In these circumstances, on behalf of the family, we suggest that a different, urgent, and open inquiry and public debate take place. It is neither sane nor responsible to have issues of such enormous public importance, as well as of such pain to the family concerned, to be allowed to drift towards an unspecified date at an unspecified and perhaps inappropriate hearing in the future which may too late consider itself to be too limited in any event to consider the important issues that have to be raised here and now.
We underline as a reminder, that immense public debate took place immediately after the shooting of Jean Charles de Menezes. All of that debate took place and was allowed to take place on entirely wrong factual assumptions.
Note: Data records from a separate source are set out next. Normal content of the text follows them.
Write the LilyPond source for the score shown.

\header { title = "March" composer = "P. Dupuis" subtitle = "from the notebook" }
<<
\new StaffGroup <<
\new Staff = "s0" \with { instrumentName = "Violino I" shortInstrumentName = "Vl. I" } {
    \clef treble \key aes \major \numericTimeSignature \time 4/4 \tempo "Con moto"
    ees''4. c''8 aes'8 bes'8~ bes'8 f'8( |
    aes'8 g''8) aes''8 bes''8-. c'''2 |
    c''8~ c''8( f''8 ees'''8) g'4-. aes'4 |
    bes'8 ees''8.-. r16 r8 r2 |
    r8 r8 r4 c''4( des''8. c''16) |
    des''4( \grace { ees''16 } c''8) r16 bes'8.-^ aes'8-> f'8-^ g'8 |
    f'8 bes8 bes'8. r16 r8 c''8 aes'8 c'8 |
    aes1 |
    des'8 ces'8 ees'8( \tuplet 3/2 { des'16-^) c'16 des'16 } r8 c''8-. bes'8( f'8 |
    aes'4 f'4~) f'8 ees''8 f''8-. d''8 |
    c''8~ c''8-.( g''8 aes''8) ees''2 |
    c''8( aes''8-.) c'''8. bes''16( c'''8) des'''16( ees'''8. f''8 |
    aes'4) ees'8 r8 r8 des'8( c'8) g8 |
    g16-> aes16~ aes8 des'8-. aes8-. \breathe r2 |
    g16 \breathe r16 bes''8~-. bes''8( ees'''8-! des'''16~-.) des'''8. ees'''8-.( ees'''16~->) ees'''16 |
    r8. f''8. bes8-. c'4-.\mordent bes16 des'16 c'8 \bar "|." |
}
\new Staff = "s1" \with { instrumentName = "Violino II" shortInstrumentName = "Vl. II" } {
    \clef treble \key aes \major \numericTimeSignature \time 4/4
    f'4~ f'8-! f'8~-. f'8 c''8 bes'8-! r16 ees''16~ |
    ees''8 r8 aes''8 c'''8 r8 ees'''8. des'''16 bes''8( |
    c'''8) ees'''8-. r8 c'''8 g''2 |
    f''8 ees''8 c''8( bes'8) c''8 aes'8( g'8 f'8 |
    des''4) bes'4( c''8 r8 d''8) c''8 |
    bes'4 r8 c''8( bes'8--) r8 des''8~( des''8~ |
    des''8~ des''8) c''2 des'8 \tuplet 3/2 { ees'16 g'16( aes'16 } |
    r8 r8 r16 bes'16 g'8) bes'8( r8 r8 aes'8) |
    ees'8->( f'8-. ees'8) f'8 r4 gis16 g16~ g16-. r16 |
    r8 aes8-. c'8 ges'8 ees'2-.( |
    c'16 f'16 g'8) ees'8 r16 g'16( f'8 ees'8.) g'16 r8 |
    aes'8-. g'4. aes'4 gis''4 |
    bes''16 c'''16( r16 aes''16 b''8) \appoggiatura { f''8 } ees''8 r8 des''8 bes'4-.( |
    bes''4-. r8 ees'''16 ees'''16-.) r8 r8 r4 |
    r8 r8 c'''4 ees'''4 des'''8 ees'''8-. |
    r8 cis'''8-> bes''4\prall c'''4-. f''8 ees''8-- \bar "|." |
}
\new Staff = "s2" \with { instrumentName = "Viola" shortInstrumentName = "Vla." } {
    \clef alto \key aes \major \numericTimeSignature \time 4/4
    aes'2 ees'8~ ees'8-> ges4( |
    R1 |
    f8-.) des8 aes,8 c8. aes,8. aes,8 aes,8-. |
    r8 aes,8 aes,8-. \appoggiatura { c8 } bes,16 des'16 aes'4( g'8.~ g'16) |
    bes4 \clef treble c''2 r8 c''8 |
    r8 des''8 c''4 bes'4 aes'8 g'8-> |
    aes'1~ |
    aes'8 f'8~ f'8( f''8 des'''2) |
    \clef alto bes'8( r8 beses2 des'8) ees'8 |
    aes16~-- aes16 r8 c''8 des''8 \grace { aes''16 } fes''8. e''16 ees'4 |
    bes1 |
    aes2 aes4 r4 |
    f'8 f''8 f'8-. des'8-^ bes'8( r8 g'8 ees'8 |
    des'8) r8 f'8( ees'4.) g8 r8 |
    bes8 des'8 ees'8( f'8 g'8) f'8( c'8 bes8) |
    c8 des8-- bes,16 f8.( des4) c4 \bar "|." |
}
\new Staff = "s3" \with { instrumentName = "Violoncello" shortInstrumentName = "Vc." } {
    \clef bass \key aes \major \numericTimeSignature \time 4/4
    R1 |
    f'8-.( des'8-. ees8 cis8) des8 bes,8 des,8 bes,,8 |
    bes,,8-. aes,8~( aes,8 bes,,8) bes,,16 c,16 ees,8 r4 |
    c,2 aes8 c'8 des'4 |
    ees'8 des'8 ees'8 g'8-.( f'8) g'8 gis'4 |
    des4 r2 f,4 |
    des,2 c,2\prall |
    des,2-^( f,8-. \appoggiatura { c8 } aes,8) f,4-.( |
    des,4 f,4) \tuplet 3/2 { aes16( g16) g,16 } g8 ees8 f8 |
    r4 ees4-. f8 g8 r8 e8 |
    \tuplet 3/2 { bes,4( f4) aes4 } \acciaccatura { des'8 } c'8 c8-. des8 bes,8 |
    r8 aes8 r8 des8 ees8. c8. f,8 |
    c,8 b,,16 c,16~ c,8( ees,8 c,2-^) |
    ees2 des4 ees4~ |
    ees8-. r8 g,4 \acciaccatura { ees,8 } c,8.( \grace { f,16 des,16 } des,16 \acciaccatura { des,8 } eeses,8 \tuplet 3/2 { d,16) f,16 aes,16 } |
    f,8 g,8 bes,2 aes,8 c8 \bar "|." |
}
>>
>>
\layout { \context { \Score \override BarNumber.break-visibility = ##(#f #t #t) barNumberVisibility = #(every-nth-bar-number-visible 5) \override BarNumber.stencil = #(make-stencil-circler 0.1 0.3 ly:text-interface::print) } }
We are now in a very different situation. Someone with official access has, it appears, been sufficiently disturbed by that dangerous position, to make internal documents public. In these circumstances, we and the family of Jean Charles de Menezes regard the action of revealing those documents as a true public service and ask that that initiative not now be undermined by renewed secrecy, delay and inactivity on the part of those with responsibility for investigation.